2 : 1
Tuż przed meczem przypomniałem sobie, że pojedynek obydwu zespołów będę mógł obserwować na żywo po raz drugi. W finale Ligi Europy cztery lata temu w Dublinie górą okazała się drużyna Porto, sam mecz był natomiast przeraźliwie nudny – wystarczy spojrzeć w relację.
Na Estadio do Dragao pojawiłem się przeto z obawą, że historia się powtórzy. Na szczęście się nie powtórzyła i wielka w tym zasługa drużyny gości, która stawiła faworyzowanemu FC Porto zaciekły opór, a gdyby wykazała się większym boiskowym cwaniactwem, mogłaby wywieźć z gorącego terenu komplet punktów.
Po pierwszym gwizdku sędziego przez dobrych 10 minut FC Porto nie mogło wydostać się ze swojej połowy, a piłka jak bumerang wracała do obrońców lub bramkarza gospodarzy.
Braga zastosowała wysoki pressing, ale w sposób tak dyskretny, iż powstało wrażenie kompletnego rozstroju linii pomocy przeciwnika. Szczególnie zagubiony był Algierczyk Brahimi, którego każde dojście do piłki kończyło się podaniem do tyłu.

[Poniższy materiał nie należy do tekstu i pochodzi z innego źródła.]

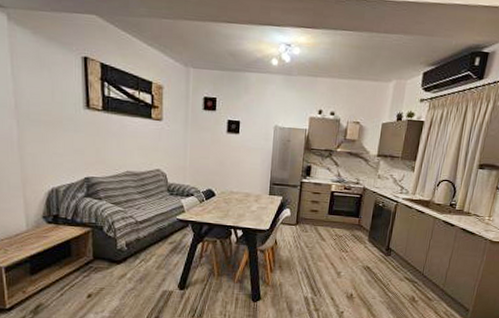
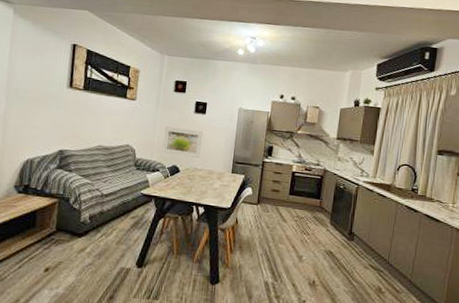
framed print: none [195,148,238,180] -> present [162,126,204,158]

Z kolei Hiszpan Torres (ale nie Fernando) postanowił przeczekać trudny okres za plecami przeciwników, był kompletnie niewidoczny i to nie tylko z powodu dość mikrej postury. Stan rzeczy wydawał się bardzo frustrować trenera FC Porto, który szalał przy linii bocznej, non stop pokrzykując i gestykulując w stronę swoich zawodników, na których zachowanie szkoleniowca robiło co najwyżej średnie wrażenie.
W końcu nadeszła 23. minuta, strzał na 1:0 wprawił w zachwyt 37-mio tysięczną publiczność (minus grupka przybyszy z Bragi, tzw. „Red Boys”) i wiele wskazywało na to, że worek z bramkami pęknie.
Po paru minutach goście wyrównali, jak najbardziej zasłużenie i mecz rozpoczął się jakby od nowa. Do końca pierwszej połowy emocje na trybunach wzbudziła już tylko wywrotka lekarza klubowego FC Porto, który spiesząc jednemu z zawodników z pomocą, pośliznął się na murawie, dokładnie się z nią zapoznając. Kulejąc zszedł z placu boju przy akompaniamencie braw publiczności, która w ten sposób doceniła jego poświęcenie.
Po przerwie na boisku pojawił się oznaczony numerem 10 Kolumbijczyk Quintero, który znacznie ożywił poczynania ofensywne drużyny gospodarzy, a strzelając zwycięską bramkę stał się jej bohaterem. Braga była bliska wyrównania, ale po strzale z wolnego piłka trafiła w słupek, a dobitkę sparował bramkarz.
Akcentów polskich w Porto póki co nie ma, a recepcjonistka hotelu, która pomogła mi w zakupie biletu, zamiast o Młynarczyka czy Mielcarskiego zagadnęła o Juskowiaka, który dzięki swoim występom w Sportingu Lizbona, a więc firmie konkurencyjnej wobec FC Porto, najwyraźniej zapadł dziewczynie w pamięć lepiej niż dwójka wcześniej wymienionych. Dobre i to.